_Exercise directions_
Which lines of the material below contain the word "median"? Collect each of them and copy it out.

_Provided information_
- Opening Delimiter -

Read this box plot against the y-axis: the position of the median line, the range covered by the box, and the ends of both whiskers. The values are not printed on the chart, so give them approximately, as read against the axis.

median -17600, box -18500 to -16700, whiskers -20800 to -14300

- Closing Delimiter -
- Opening Delimiter -

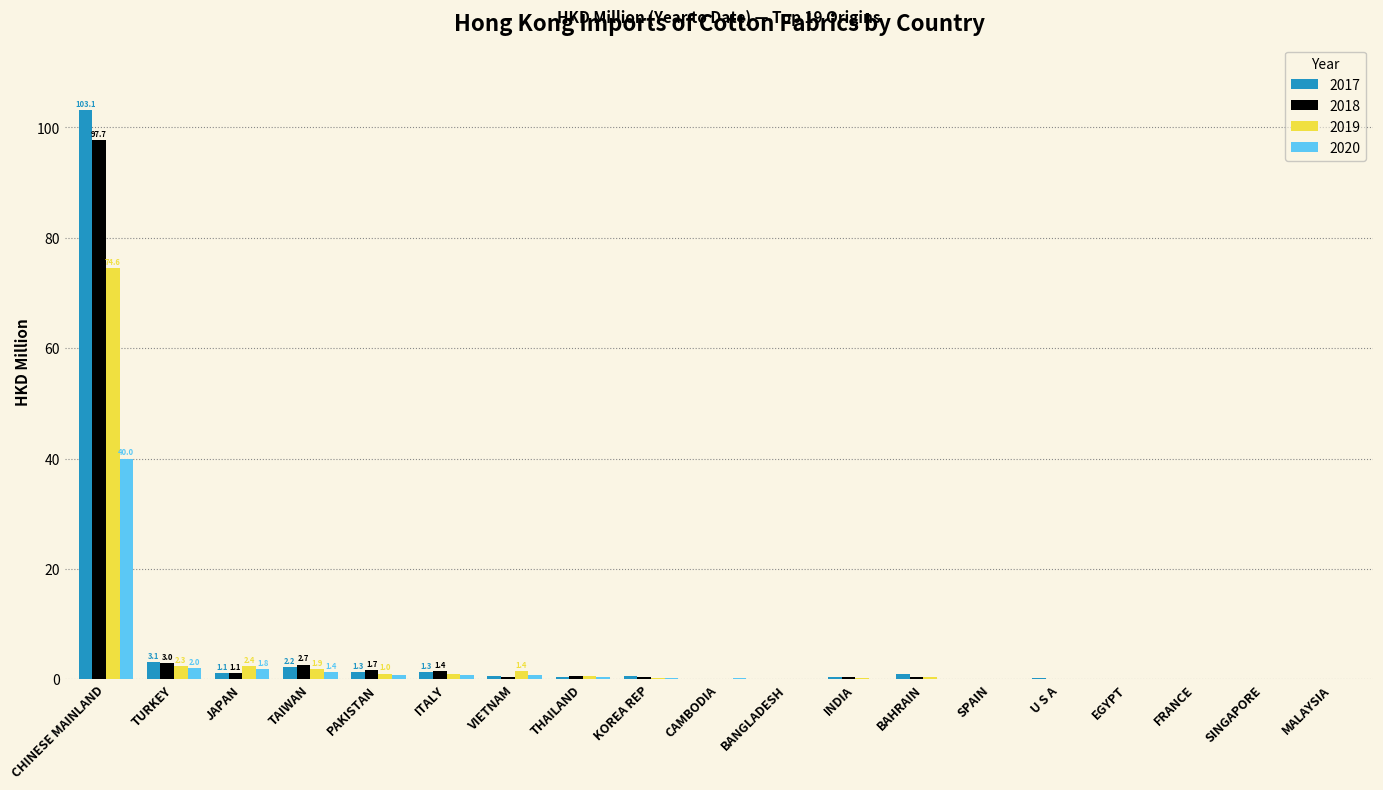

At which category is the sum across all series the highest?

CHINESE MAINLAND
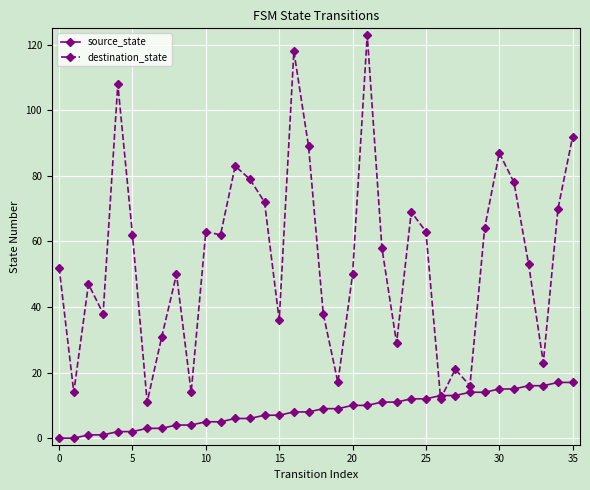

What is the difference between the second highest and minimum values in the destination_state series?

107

- Closing Delimiter -

_The answer_
Read this box plot against the y-axis: the position of the median line, the range covered by the box, and the ends of both whiskers. The values are not printed on the chart, so give them approximately, as read against the axis.
median -17600, box -18500 to -16700, whiskers -20800 to -14300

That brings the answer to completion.